→ EXERCISE DETAILS
Please copy every record below exactly and leave out the pictures.

=-=-=-=-=

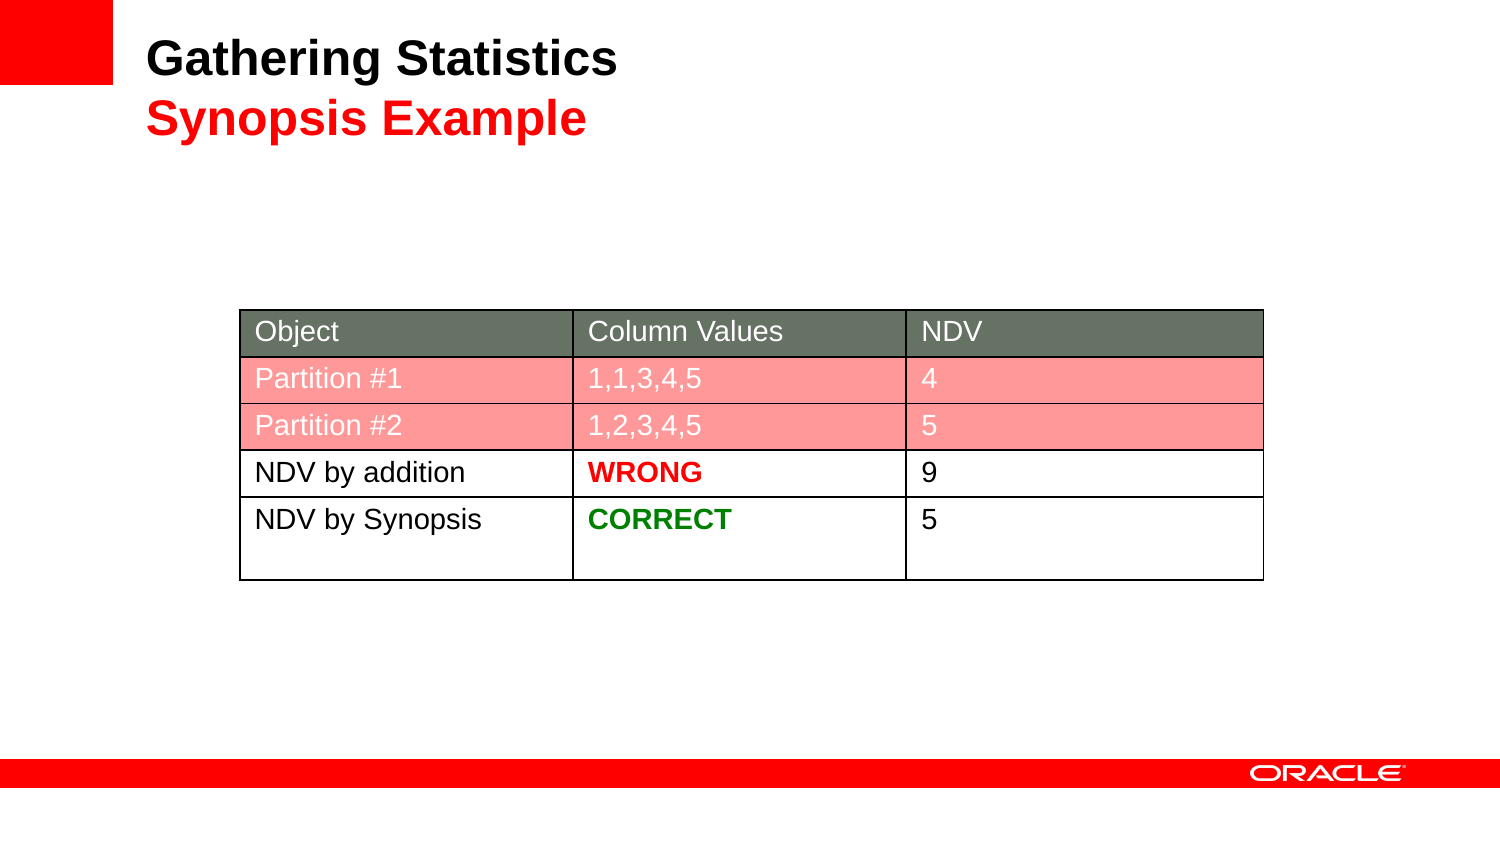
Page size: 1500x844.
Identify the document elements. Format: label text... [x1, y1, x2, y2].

table_cell 5 [907, 498, 1263, 579]
table_cell 9 [907, 451, 1263, 496]
table_cell WRONG [574, 451, 905, 496]
table_header Object [241, 311, 572, 356]
picture [0, 759, 1500, 788]
table_header NDV [907, 311, 1263, 356]
table_cell 4 [907, 358, 1263, 403]
title Gathering Statistics Synopsis Example [145, 25, 1390, 132]
table_cell 5 [907, 404, 1263, 449]
table_header Column Values [574, 311, 905, 356]
table_cell NDV by addition [241, 451, 572, 496]
table_cell CORRECT [574, 498, 905, 579]
table_cell 1,1,3,4,5 [574, 358, 905, 403]
table_cell 1,2,3,4,5 [574, 404, 905, 449]
table_cell Partition #1 [241, 358, 572, 403]
table_cell Partition #2 [241, 404, 572, 449]
picture [0, 0, 113, 85]
table_cell NDV by Synopsis [241, 498, 572, 579]
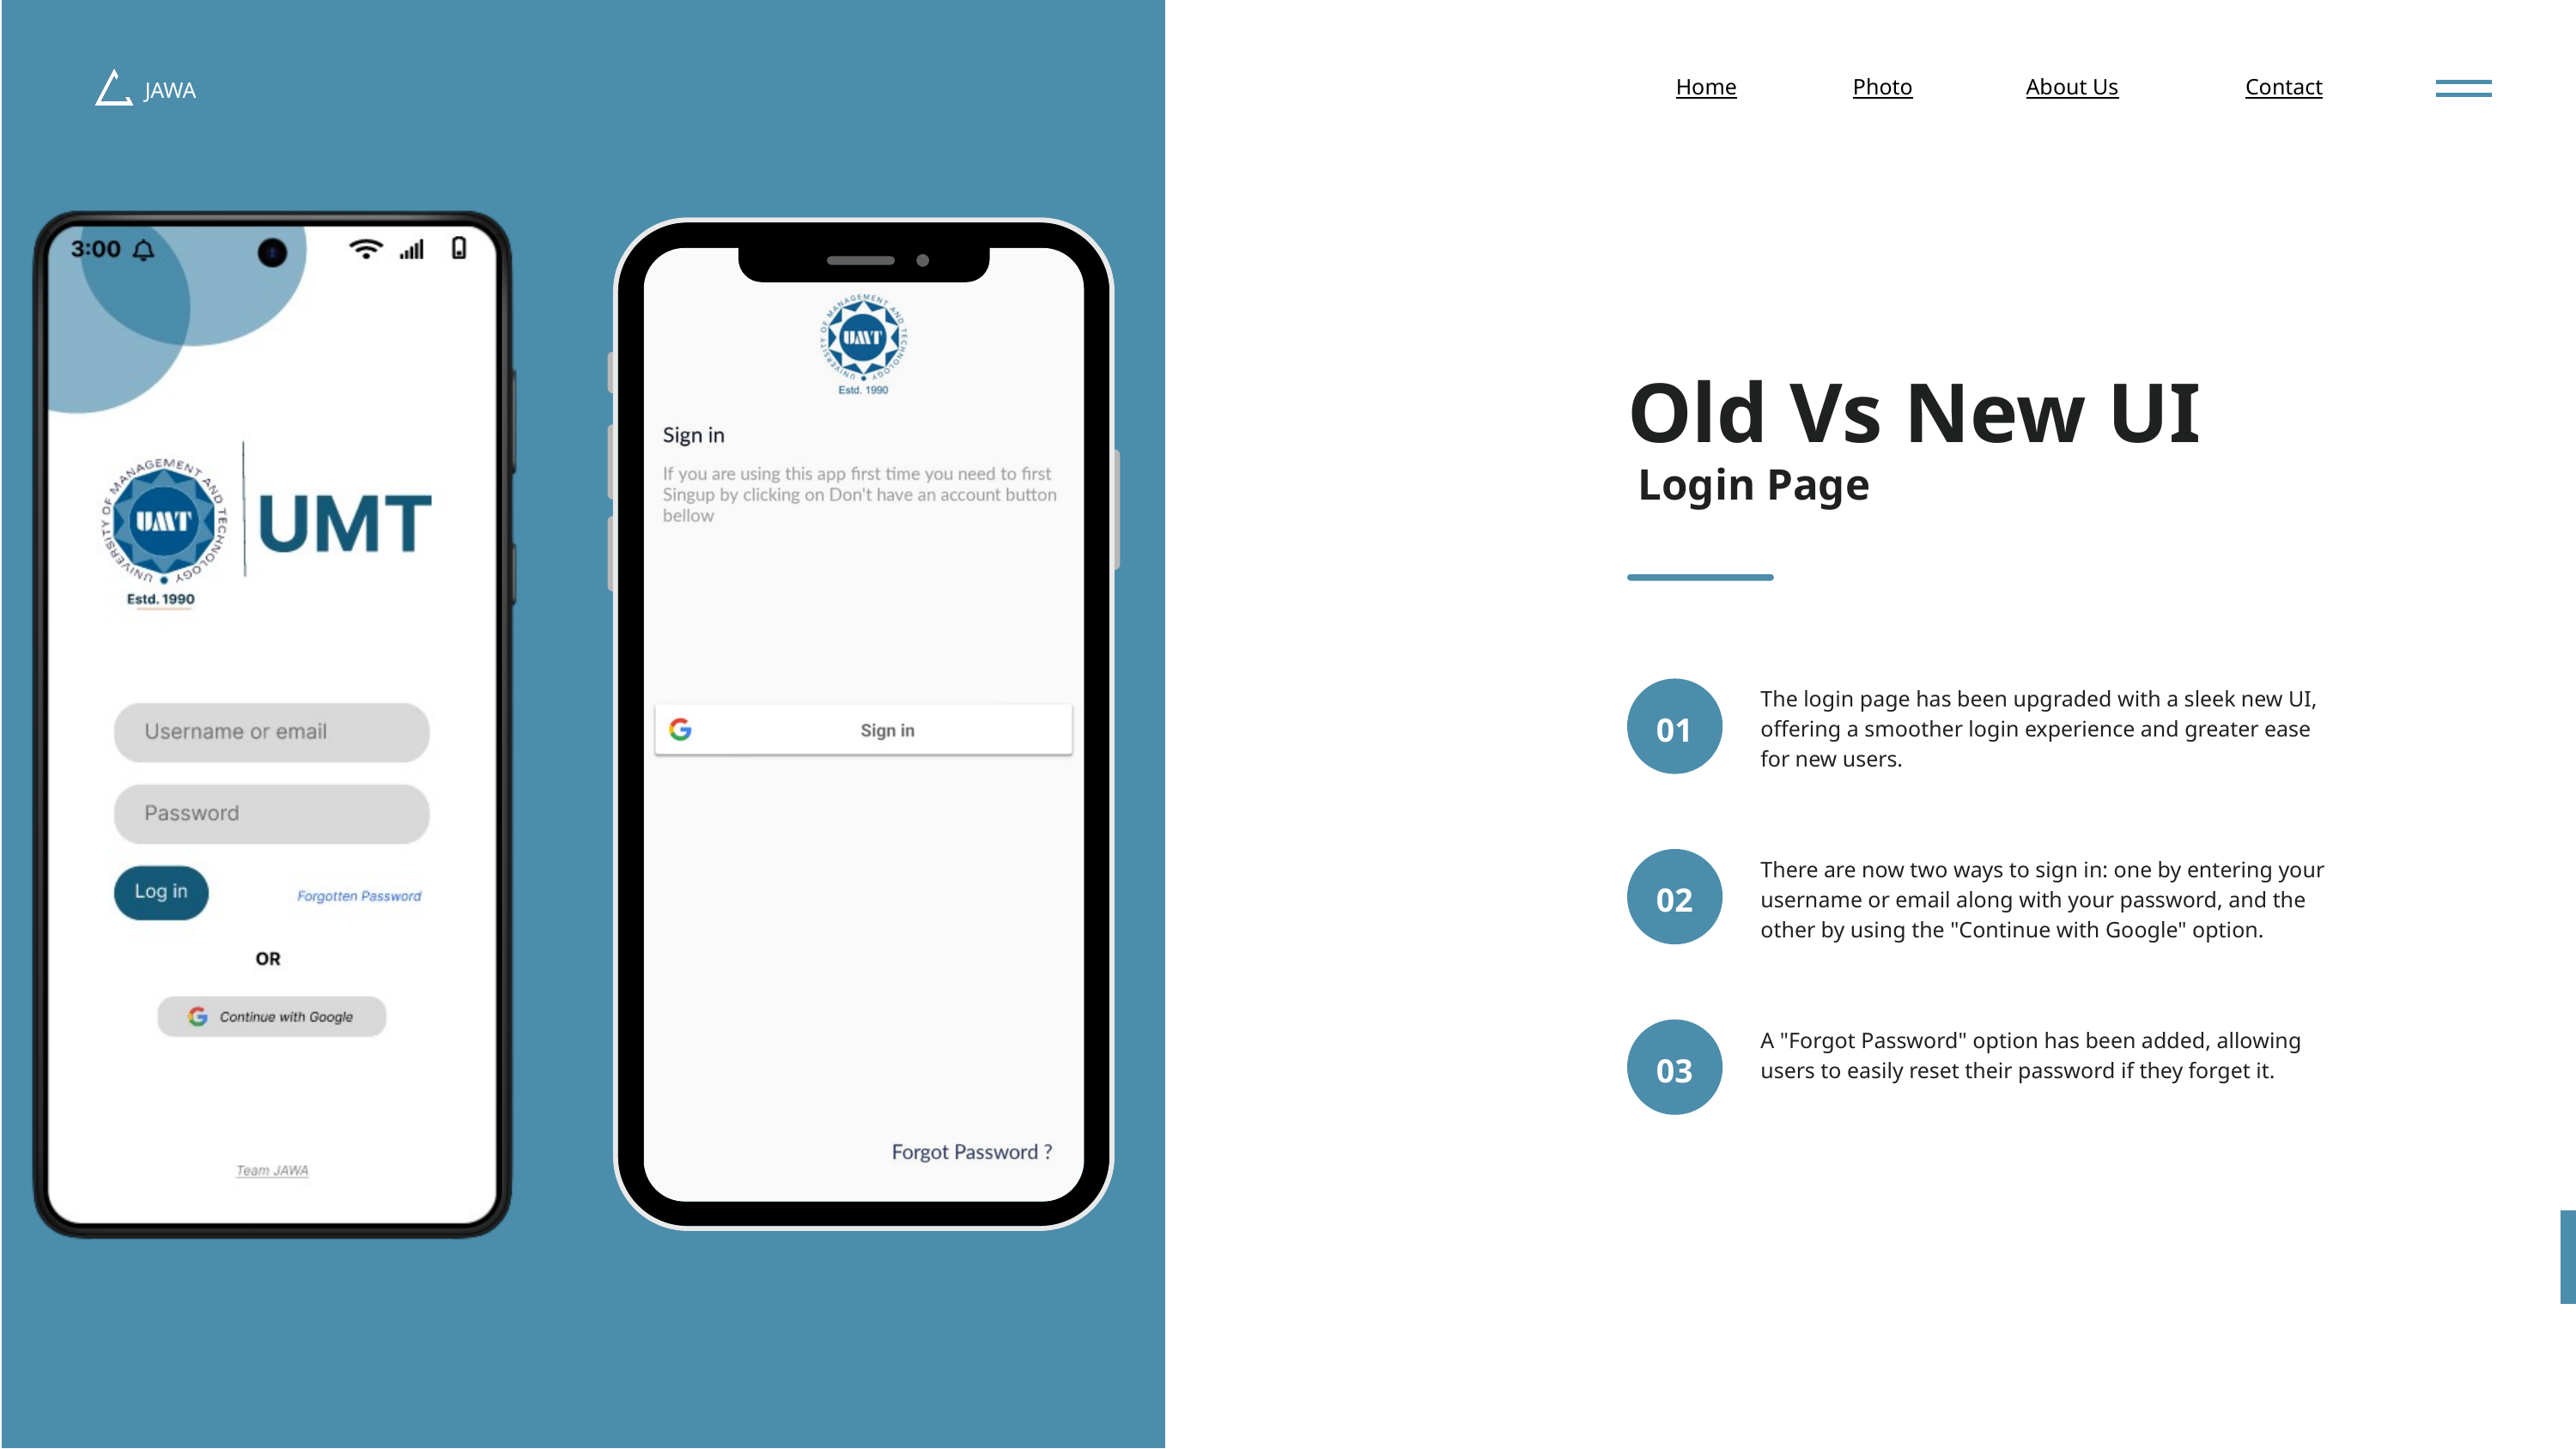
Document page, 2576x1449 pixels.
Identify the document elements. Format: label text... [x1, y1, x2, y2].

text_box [2435, 92, 2493, 97]
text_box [2435, 79, 2493, 84]
text_box Contact [2245, 72, 2384, 103]
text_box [607, 217, 1121, 1232]
text_box A "Forgot Password" option has been added, allowing users to easily reset their password if they forget it. [1760, 1022, 2330, 1082]
text_box Home [1675, 72, 1790, 103]
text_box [1, 0, 1165, 1449]
text_box Photo [1852, 72, 1957, 103]
text_box The login page has been upgraded with a sleek new UI, offering a smoother login experience and greater ease for new users. [1760, 681, 2330, 772]
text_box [1626, 573, 1775, 581]
text_box About Us [2026, 72, 2176, 103]
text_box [2560, 1210, 2576, 1304]
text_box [1626, 678, 1723, 774]
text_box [1626, 848, 1723, 945]
text_box There are now two ways to sign in: one by entering your username or email along with your password, and the other by using the "Continue with Google" option. [1760, 852, 2330, 943]
text_box Old Vs New UI Login Page [1627, 363, 2330, 509]
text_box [1626, 1019, 1723, 1115]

=-=-=-=-=

→ ANSWER TO THIS PROBLEM
Page size: 1500x844.
Identify the document elements. Format: label text... [x1, y1, x2, y2].

table_cell 5 [907, 498, 1263, 579]
table_cell 9 [907, 451, 1263, 496]
table_cell WRONG [574, 451, 905, 496]
table_header Object [241, 311, 572, 356]
picture [0, 759, 1500, 788]
table_header NDV [907, 311, 1263, 356]
table_cell 4 [907, 358, 1263, 403]
title Gathering Statistics Synopsis Example [145, 25, 1390, 132]
table_cell 5 [907, 404, 1263, 449]
table_header Column Values [574, 311, 905, 356]
table_cell NDV by addition [241, 451, 572, 496]
table_cell CORRECT [574, 498, 905, 579]
table_cell 1,1,3,4,5 [574, 358, 905, 403]
table_cell 1,2,3,4,5 [574, 404, 905, 449]
table_cell Partition #1 [241, 358, 572, 403]
table_cell Partition #2 [241, 404, 572, 449]
picture [0, 0, 113, 85]
table_cell NDV by Synopsis [241, 498, 572, 579]
Document page, 2576x1449 pixels.
Identify the document elements. Format: label text... [x1, y1, x2, y2].

text_box [2435, 92, 2493, 97]
text_box [2435, 79, 2493, 84]
text_box Contact [2245, 72, 2384, 103]
text_box [607, 217, 1121, 1232]
text_box A "Forgot Password" option has been added, allowing users to easily reset their password if they forget it. [1760, 1022, 2330, 1082]
text_box Home [1675, 72, 1790, 103]
text_box [1, 0, 1165, 1449]
text_box Photo [1852, 72, 1957, 103]
text_box The login page has been upgraded with a sleek new UI, offering a smoother login experience and greater ease for new users. [1760, 681, 2330, 772]
text_box [1626, 573, 1775, 581]
text_box About Us [2026, 72, 2176, 103]
text_box [2560, 1210, 2576, 1304]
text_box [1626, 678, 1723, 774]
text_box [1626, 848, 1723, 945]
text_box There are now two ways to sign in: one by entering your username or email along with your password, and the other by using the "Continue with Google" option. [1760, 852, 2330, 943]
text_box Old Vs New UI Login Page [1627, 363, 2330, 509]
text_box [1626, 1019, 1723, 1115]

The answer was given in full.